One might add Elvis Presley to this elite list, but the level of godlike fame in the possession of Johnson, and Dylan, is echoed by only two persons in late 20th and early 21st century popular culture: music icon Michael Jackson, and comedian Robin Williams. They are not just famous, but cosmic in the minds of their fans.

They are Draculas, holding spellbound an entire population, even in death, on a level that most cultural critics would call psychologically impossible. In the 1930s, Charlie Chaplin and Adolf Hitler were the two most famous, most visible men on the planet – and oddly in physical appearance they were good-vs-evil mirror twins.

Only religious icons hold greater sway, over much longer periods of history.

Please agree to hate me less as time wears on. My question is simple.

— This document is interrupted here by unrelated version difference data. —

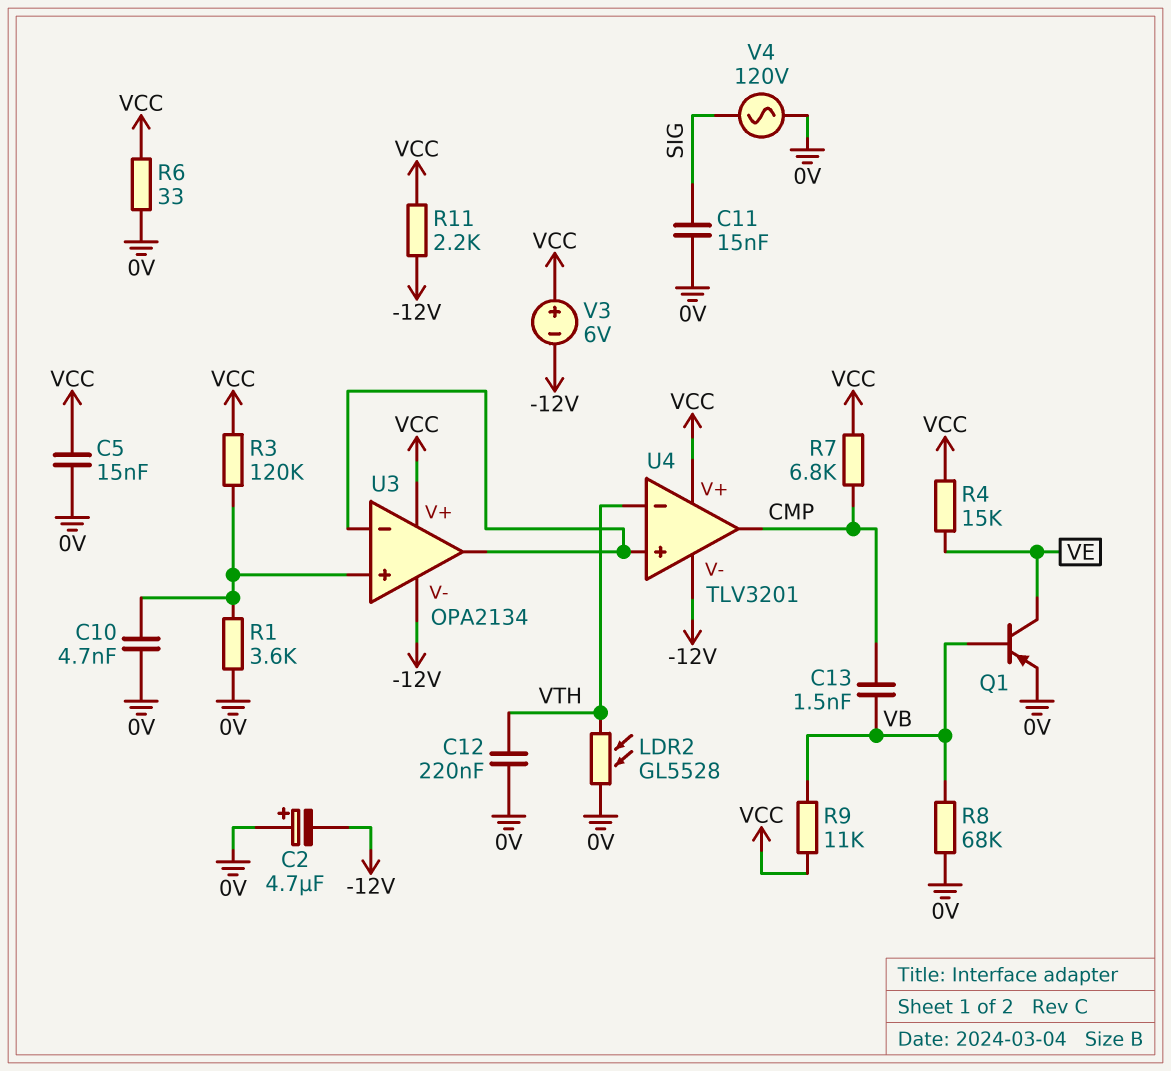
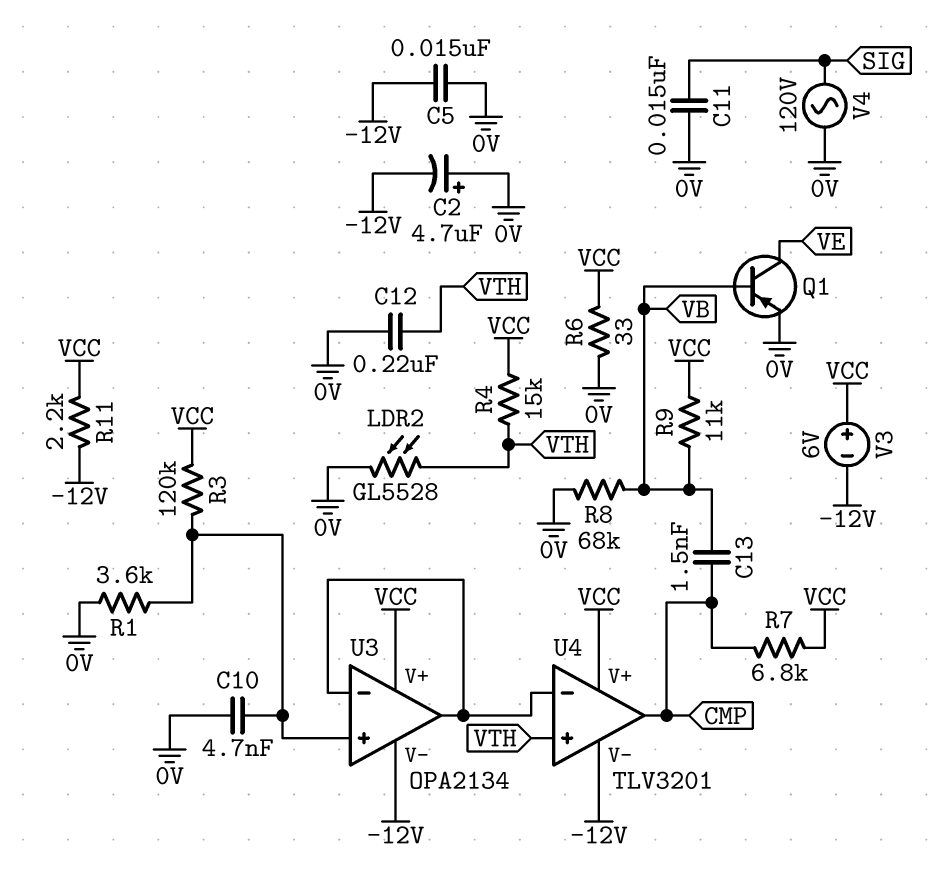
C5: 15nF (0V, VCC) -> 15nF (-12V, 0V)
R4: 15k (VCC, VE) -> 15k (VCC, VTH)
U4 pin in+: U3/in- -> VTH
U4 pin in-: VTH -> U3/in-

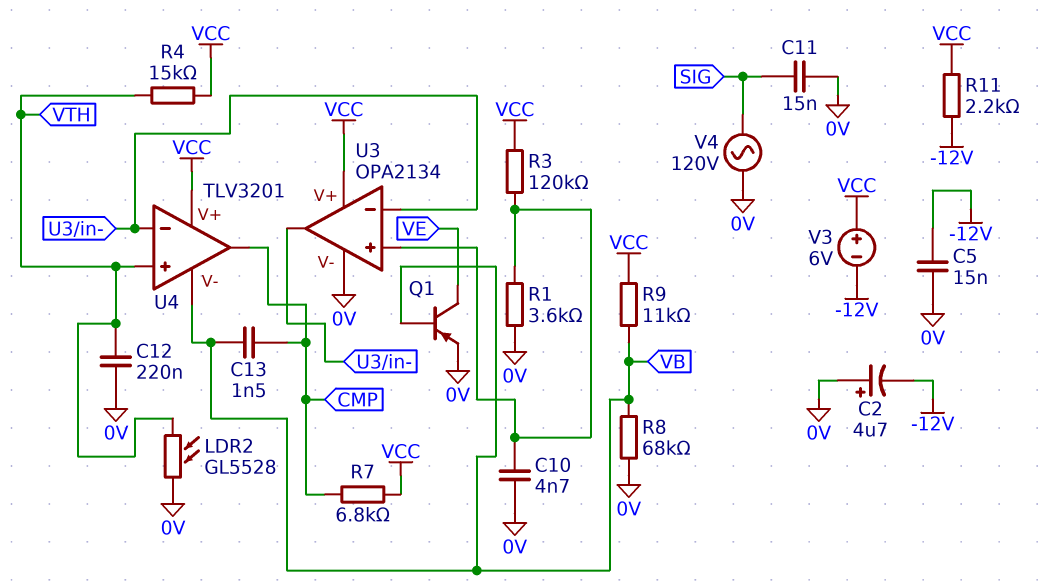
R6: 33 (0V, VCC) -> none
U3 pin V-: -12V -> 0V
U4 pin V-: -12V -> VB

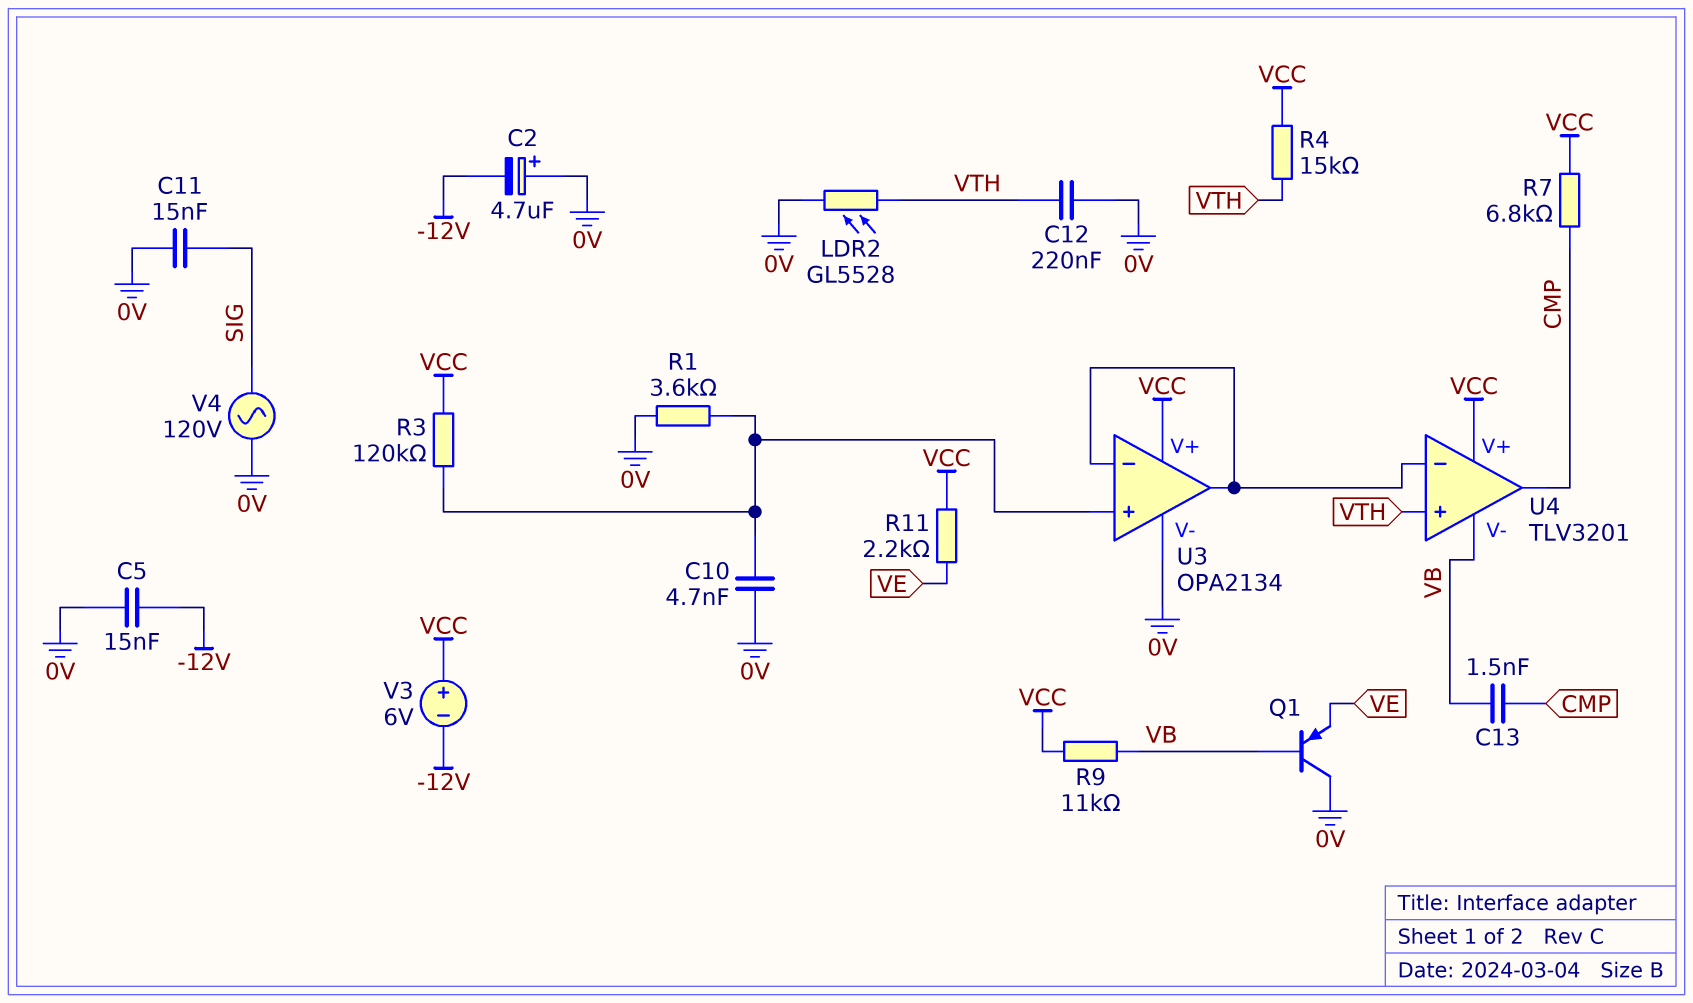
Q1: PNP (B VB, C VE, E 0V) -> PNP (B VB, C 0V, E VE)
R8: 68k (0V, VB) -> none
R11: 2.2k (-12V, VCC) -> 2.2k (VCC, VE)

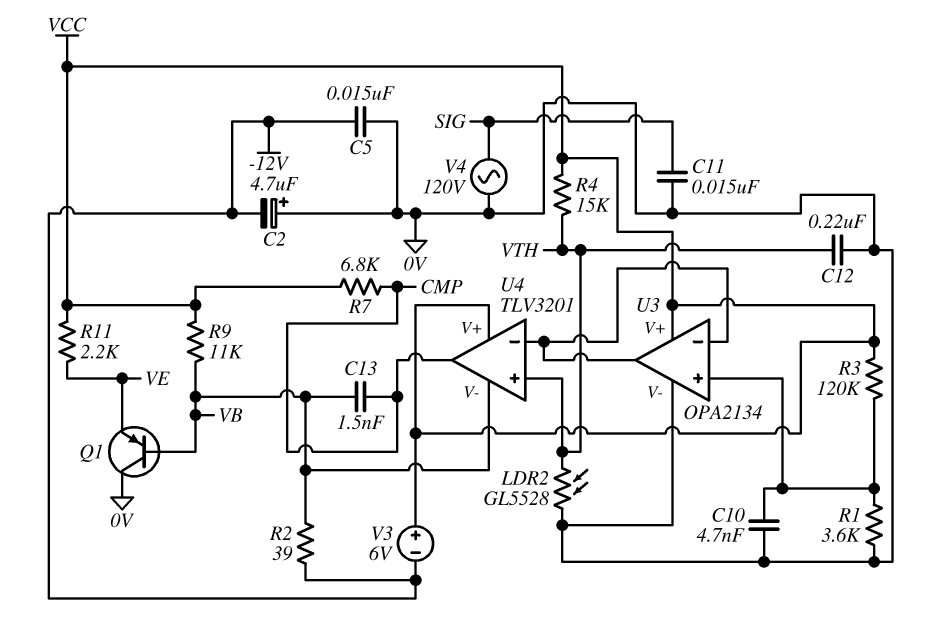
R2: none -> 39 (-12V, VB)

I was witness to the formative years of Williams's stand-up career, though perhaps not as closely as his peers were, I admit. Still, as a set of eyes and ears in the audience, I did not think Robin Williams would be the untouchable that he suddenly became – in overnight fashion.

In private, he was the gentlest, most unassuming of souls – hardly a man one would think turned into a manic sorcerer of spontaneous insane comedy – at will, as if… yes, possessed – onstage.

Williams once said that his depression did not kick into high gear until his 2009 heart surgery… and it dawned upon him, that he was mortal.

Very early on, did Robin Williams ever, in utmost secrecy, meet someone at the crossroads? Did the realization of what he'd "purchased," at the start of his career, finally sink in?

I'll leave this perhaps frivolous subject open for debate. With due apologies.